A passagem da creche Coleguinha para a escola não foi
das mais tranquilas. De alguma forma, não me sentia à vontade no novo ambiente,
embora não houvesse qualquer tipo de ameaça objetiva, todos me tratavam com
simpatia e cordialidade. É claro que não tinha amigos ainda, o trabalho de
estabelecer vínculos afetivos estava apenas no início. De toda forma, a
sensação era de opressão e sufocamento, minha vontade era de sair correndo de
volta para casa. Até hoje tenho de lidar com sentimentos pré-históricos deste
mesmo tipo, sensação de abandono, solidão, incapacidade de lidar com a
realidade que me circunda. Sorte da “minha” psicanalista, paga religiosamente
na primeira consulta de cada mês.
Não sei bem se foi no primeiro ou no segundo ano. Comecei
a reclamar de dores de barriga, mas os exames nada apontavam, nem vermes, nem
lombrigas, nem infecção intestinal, nada. Vieram, então, as dores de cabeça,
inventadas, claro. E lá ia minha mãe me pegar na escola e me levar de volta
para casa e arruinar sua programação da tarde. A frequência aumentou, por isso,
fui à minha primeira consulta no oftalmologista. Quem procura, acha. E acharam,
hipermetropia ou miopia, pouco importa agora. Pronto, problema resolvido.
Resolvido para os outros. Para mim, derrota em dobro, não podia mais usar o
argumento das dores de cabeça e ganhei instantaneamente o apelido de “quatro
olhos”. Mas as coisas não pararam por aí. Seguindo a “moda” da época, apareci
um dia com armações redondas azuis, terrível mau gosto olhando em retrospectiva,
os anos 1980 e início dos 1990 foram cruéis esteticamente falando. Um colega, ao
me ver, teve uma crise histérica, incontrolável, seguido imediatamente pelos
demais sádicos. O “Grumeca” (era meu apelido), além de “quatro olhos” não tinha
espelho em casa. Aquele dia demorou pra passar.
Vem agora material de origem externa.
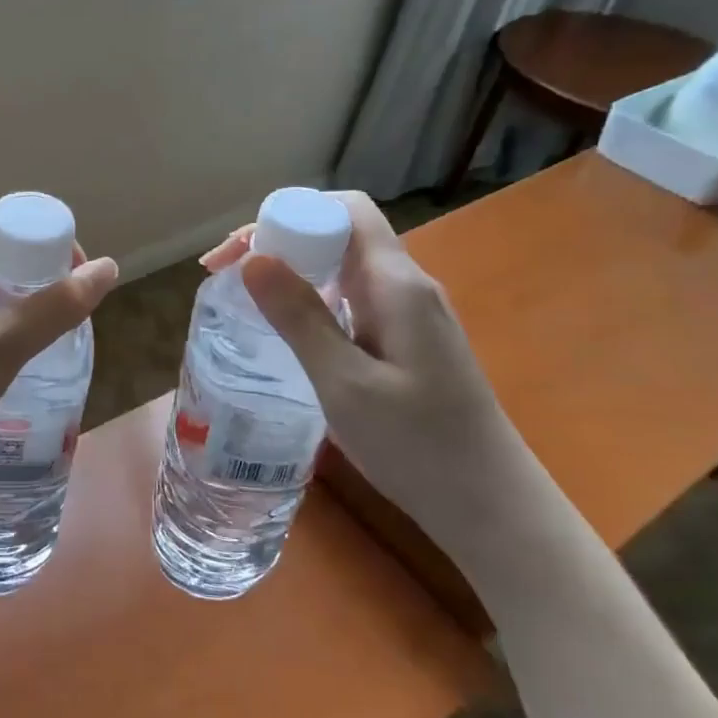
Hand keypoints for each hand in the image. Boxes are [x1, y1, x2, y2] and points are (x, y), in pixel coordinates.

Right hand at [201, 193, 538, 553]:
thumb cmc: (417, 445)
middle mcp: (406, 286)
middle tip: (225, 276)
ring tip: (244, 297)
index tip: (240, 252)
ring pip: (343, 266)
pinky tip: (288, 329)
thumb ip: (299, 317)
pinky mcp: (407, 340)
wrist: (491, 507)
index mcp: (396, 284)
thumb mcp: (344, 382)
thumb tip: (253, 258)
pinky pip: (352, 297)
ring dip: (292, 270)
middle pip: (339, 233)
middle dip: (279, 241)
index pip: (344, 210)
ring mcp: (410, 314)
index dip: (288, 214)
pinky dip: (312, 299)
E os dentes? Lá pelos onze anos comecei a usar
aparelho móvel, menos pior que o aparelho fixo, que acumulava restos de comida
e deixava o hálito não muito atraente. Mas também não era lá aquela Brastemp.
Era um tal de tirar e colocar o aparelho para comer, para jogar bola, e quando
o tirava da boca vinha aquela baba nojenta, aquele cheiro de baba
desagradabilíssimo. Então, o figurino só desandava. Quatro olhos e aparelhado. Para
piorar, começou a nascer uma pelugem rarefeita onde, depois, veio a ser meu
bigode. Fui meio que desencorajado em casa para tirá-lo, afinal, uma vez
tirado, começaria a nascer cada vez mais pelo e cada vez em maior quantidade e
aí ficaria refém, para todo o sempre, dos aparelhos de barbear, do creme de
barbear e da loção pós-barba. Mais alguns apelidos: “pelugem”, “bigodinho de
porteiro”. Mais risos histéricos na sala de aula.
Outros pelos menos cotados para o papel de vilão foram
os do sovaco e os pubianos. Os do sovaco, acompanhados do “cheiro de homem”,
ficavam escondidos por debaixo da camiseta e não incomodavam a ninguém, nem a
mim; os pubianos, companheiros da mão esquerda que me masturbava enquanto a mão
direita segurava a Playboy ou viajava nas fantasias pornográficas protagonizadas
por colegas de turma ou completas desconhecidas com quem cruzava na rua.
Ah, a descoberta do corpo, que fase complicada e prazerosa.